Designing Your Home Office for Productivity
With more people telecommuting at least part of their work week and employers offering flexible staffing schedules, those who want to work at home have to plan beyond employment hours and job duties. If you’re one of these workers, you’ll need a workspace at home that allows you to be as productive as you are at your company’s headquarters.

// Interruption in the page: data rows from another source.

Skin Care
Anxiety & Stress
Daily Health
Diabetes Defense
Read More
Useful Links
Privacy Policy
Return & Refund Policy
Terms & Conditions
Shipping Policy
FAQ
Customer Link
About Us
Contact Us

However, an office in a house is still part of your home. Women often choose to work at home because there are great home businesses for moms that allow them to blend their work responsibilities and busy family lives. By incorporating the best design elements from other parts of one’s house, an office can make a smooth transition from the rest of the dwelling. It can also reflect your personality by adding favorite colors, memorabilia and a style of furniture that suits business needs as well as your personal taste.
Work with the space
Built-in cabinetry can be customized to fit a residential workstation using all the available space from ceiling to floor. Another good idea is to attach a vertical bulletin board the size of a full-length mirror on a side wall. That keeps the post-it notes and paperwork readily available without cluttering the space above the desk.

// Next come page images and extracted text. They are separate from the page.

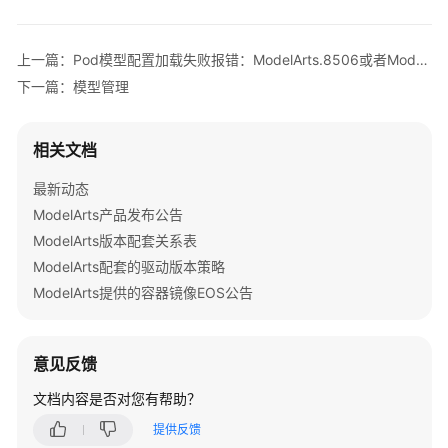
公
告
上一篇：Pod模型配置加载失败报错：ModelArts.8506或者ModelArts.8507
产
下一篇：模型管理
品
介
绍
相关文档
最新动态
计
费
ModelArts产品发布公告
说
ModelArts版本配套关系表
明
ModelArts配套的驱动版本策略
ModelArts提供的容器镜像EOS公告
快
速
入
意见反馈
门
文档内容是否对您有帮助？
数
提供反馈
据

If you have some unique architectural elements in the place you’ve chosen for your home office, work around it, advised Houzz. For instance, an office under the eaves of a renovated attic can be outfitted with a collection of cubby holes for storage. Rather than use a standard desk, some spaces can be outfitted more easily with a desk surface held up by filing cabinets.

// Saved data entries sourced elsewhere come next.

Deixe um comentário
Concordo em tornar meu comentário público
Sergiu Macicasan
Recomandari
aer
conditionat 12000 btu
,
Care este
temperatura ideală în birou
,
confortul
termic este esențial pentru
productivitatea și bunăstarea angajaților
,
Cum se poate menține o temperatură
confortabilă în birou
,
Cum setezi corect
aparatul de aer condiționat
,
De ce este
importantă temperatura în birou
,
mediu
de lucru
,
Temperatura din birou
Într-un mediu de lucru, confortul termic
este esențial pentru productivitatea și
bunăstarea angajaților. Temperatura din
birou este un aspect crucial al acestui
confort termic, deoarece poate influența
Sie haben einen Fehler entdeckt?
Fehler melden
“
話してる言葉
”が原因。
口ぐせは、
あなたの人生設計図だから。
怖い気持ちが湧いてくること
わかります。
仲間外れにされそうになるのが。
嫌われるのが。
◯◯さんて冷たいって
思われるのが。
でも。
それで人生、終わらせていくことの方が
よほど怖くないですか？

If the office is located in a bedroom, den or other shared space within the house, it may be possible to turn a double-door closet into an alcove that can fit a narrow desk surface and shelves for supplies and office equipment. With folding doors, the office can be shut away when not in use.
Choose comfortable furnishings
The furniture you choose for a home office should be comfortable and ergonomically correct if most of your work entails sitting in front of a computer, according to Entrepreneur magazine. The height and angle of your computer, the desk and chair that you use will help prevent neck and back strain and wrist discomfort that can lead to carpal tunnel syndrome.
The amount of space dictates how large your desk can be, but it’s important to take into account how you work. If you like to spread things out, a flat simple surface may be what you need. For those who like supplies and filing systems close at hand, desktop storage may be more important. Create a working arrangement that will allow you to stay focused, rather than daydreaming while you look out a window at the neighborhood.
Shine the correct light
The lighting you choose will also influence how well you work in your home office. While rooms need a mix of overhead and task illumination, natural light from windows is often the best light to work by. However, direct sunlight or a task lamp that’s shining too brightly could create glare on your computer and become a source of eye strain. Overhead lighting shouldn’t be directly over your computer area.
LED lighting or compact fluorescent bulbs create the least amount of glare on a reading tablet or laptop screen. They also use less energy than incandescent bulbs, emit better light and last longer than traditional bulbs. According to Healthy Computing, a desk lamp should be positioned to the side of the computer screen to prevent glare, but will provide enough light to read documents on your desk.